One thought on “Get it Right and Make it Count

  1. Mark

    Festering embarrassments. I love it!
    I think people knee-jerk that teachers are against testing. Like you, I’m not opposed to testing. In fact, I am “testing” in one way or another every day when I’m in front of class. Assessment is crucial for education, but assessment must be applied properly.
    Any teacher who went through teacher school can probably tell the policymakers that an assessment is only useful for measuring that which it was designed to measure, and only if administered in a relevant and authentic-as-possible context. My issue with using test scores to measure teacher effectiveness is ultimately rooted in the fact that these assessments were not designed to assess teacher effectiveness. These tests are aimed at assessing student knowledge and skills at a single point in time. Period. An assessment intended to assess teacher effectiveness would need to be (a) longitudinal within the same student sample in order to illustrate growth and (b) adequately consider the context in which the teacher teaches.

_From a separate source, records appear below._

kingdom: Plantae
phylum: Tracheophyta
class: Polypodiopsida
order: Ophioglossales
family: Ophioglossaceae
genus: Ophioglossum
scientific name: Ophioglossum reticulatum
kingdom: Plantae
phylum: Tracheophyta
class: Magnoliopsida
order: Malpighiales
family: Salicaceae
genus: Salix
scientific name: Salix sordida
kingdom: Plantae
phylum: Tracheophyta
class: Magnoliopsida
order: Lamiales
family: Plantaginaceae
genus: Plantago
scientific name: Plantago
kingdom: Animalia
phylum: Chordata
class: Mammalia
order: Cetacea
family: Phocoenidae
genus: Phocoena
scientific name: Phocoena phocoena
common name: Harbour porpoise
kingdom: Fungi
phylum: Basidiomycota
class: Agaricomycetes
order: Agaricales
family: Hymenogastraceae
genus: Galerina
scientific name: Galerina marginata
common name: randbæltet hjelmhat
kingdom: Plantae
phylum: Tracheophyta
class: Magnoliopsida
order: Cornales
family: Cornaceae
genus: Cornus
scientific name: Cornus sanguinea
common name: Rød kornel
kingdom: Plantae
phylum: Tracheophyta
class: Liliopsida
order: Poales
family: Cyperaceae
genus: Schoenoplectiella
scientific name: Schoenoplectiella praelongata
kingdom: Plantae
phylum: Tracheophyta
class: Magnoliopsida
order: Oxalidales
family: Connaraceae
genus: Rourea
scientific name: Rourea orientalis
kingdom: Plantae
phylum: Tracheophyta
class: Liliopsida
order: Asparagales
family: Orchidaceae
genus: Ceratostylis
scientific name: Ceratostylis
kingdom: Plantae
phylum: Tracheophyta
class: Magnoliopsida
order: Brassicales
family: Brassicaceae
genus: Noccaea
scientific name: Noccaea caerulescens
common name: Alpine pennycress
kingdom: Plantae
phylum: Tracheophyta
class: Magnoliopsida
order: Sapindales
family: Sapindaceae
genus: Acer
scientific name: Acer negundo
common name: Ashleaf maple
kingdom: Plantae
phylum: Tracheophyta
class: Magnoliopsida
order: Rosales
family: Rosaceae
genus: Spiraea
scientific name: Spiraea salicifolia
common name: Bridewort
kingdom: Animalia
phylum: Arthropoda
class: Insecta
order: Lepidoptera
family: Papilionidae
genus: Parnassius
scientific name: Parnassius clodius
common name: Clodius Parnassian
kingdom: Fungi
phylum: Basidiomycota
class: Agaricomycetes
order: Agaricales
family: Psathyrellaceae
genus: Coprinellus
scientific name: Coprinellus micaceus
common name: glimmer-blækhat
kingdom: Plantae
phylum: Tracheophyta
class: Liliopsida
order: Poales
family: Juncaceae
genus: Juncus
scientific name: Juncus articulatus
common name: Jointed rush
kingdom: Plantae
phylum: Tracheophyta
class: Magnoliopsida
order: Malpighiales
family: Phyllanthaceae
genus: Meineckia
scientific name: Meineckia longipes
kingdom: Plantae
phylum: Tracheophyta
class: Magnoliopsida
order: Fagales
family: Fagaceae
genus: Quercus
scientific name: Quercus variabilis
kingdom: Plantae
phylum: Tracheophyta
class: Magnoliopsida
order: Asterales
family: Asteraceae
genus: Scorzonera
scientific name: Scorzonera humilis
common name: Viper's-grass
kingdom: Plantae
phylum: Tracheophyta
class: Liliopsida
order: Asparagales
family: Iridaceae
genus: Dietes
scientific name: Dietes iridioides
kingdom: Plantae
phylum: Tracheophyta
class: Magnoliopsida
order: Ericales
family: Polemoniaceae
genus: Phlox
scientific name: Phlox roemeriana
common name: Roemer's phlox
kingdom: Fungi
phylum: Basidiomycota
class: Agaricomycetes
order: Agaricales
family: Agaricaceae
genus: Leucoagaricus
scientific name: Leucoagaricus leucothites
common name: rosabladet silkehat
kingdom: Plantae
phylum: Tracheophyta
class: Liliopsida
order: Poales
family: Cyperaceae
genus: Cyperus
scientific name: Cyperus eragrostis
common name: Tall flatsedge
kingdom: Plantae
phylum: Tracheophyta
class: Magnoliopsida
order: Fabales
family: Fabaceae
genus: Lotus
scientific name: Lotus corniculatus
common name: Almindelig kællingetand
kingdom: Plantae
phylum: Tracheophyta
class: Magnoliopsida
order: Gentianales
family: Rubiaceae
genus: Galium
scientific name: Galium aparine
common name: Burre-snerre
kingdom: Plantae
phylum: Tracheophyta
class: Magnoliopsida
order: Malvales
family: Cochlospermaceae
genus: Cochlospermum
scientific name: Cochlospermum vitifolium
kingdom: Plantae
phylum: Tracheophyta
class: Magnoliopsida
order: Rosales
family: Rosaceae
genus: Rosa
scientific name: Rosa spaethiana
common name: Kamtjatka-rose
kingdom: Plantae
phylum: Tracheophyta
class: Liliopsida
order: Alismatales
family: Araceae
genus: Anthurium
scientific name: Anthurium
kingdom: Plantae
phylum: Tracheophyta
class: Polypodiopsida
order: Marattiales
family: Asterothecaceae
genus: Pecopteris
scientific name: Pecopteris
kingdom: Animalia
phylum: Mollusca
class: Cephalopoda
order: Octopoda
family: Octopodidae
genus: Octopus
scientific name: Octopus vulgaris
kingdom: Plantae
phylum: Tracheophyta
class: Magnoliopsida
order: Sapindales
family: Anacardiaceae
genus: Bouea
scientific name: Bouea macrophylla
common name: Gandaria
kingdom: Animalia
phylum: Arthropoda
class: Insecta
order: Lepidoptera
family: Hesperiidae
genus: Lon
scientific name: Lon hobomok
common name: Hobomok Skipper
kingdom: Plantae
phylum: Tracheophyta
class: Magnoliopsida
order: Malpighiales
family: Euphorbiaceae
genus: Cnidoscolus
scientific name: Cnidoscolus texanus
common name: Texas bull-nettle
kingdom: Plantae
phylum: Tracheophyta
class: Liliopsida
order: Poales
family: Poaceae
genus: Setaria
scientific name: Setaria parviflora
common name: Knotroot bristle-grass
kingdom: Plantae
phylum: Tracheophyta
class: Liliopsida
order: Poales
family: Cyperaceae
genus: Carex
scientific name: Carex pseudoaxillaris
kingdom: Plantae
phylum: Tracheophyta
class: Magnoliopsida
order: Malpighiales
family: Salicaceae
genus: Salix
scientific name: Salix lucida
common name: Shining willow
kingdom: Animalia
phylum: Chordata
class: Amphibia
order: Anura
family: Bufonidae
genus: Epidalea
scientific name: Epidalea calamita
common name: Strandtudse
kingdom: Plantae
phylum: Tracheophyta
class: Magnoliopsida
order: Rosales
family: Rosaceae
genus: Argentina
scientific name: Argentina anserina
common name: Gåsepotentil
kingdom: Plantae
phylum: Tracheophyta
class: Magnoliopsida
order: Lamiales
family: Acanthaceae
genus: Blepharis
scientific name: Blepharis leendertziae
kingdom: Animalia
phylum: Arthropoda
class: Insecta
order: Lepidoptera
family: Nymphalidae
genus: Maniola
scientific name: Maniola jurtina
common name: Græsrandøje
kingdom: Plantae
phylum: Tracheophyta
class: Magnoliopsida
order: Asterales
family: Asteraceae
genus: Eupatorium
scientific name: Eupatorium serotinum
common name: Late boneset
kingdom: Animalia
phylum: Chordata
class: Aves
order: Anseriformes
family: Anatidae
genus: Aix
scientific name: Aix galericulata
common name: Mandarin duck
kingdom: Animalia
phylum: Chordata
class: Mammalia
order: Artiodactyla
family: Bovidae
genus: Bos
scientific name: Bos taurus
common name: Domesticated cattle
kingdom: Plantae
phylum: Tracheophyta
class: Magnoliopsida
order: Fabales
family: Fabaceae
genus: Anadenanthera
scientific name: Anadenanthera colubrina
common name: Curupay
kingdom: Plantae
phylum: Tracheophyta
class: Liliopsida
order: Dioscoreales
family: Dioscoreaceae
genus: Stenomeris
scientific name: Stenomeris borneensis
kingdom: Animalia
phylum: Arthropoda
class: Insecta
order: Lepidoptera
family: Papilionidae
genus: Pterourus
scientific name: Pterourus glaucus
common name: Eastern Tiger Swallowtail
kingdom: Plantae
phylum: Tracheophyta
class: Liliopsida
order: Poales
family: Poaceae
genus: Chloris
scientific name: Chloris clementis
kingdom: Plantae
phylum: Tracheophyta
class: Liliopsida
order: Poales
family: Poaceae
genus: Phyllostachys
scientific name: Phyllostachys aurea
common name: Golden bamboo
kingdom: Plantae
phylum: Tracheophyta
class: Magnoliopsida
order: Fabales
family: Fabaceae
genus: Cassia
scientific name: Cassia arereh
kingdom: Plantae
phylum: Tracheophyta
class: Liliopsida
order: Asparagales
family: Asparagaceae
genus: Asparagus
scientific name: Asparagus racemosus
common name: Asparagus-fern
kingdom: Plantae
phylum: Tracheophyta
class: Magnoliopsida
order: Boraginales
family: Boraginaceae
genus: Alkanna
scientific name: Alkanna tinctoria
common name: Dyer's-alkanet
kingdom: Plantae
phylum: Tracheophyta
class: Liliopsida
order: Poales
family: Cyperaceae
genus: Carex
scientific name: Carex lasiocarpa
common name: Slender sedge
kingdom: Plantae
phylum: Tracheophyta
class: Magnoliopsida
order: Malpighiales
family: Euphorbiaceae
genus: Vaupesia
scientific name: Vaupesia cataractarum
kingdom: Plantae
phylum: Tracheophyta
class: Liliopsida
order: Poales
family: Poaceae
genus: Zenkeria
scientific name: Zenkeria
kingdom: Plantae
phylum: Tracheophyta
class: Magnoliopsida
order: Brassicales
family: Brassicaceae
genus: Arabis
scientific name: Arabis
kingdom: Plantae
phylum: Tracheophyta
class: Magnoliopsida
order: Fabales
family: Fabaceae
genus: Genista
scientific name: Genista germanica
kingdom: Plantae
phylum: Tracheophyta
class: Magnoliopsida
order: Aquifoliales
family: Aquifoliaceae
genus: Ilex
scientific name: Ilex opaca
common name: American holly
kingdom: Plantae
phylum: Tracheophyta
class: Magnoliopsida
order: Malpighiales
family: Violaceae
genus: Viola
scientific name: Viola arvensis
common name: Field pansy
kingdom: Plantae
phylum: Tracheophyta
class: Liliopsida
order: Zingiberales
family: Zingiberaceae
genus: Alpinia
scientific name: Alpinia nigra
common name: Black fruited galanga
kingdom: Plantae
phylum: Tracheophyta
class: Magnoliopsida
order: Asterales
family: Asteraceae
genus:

    When I plan my kids’ doctor appointments or other times I must miss school, I usually plan those days to be “test” days, since tests are easy for subs to administer. The sub is in the room when the kids take the test, but the sub’s performance should not be measured by the students’ performance on the test. Similarly, a kid’s performance on a single assessment is no more a measure of my capacity as a teacher than those tests administered in my absence are a measure of a sub’s effectiveness. Kids perform on snapshot assessments as a result not of my teaching but as a result of the culmination of all the teachers they have had. Should I take credit for the fact that the 8th grade teachers sent me a bunch of awesome kids this year? Should I take the blame when the kids I get advance from 4th grade to 9th grade reading level but still don’t quite get to 10th grade reading level by the 10th grade test…despite my gains with them?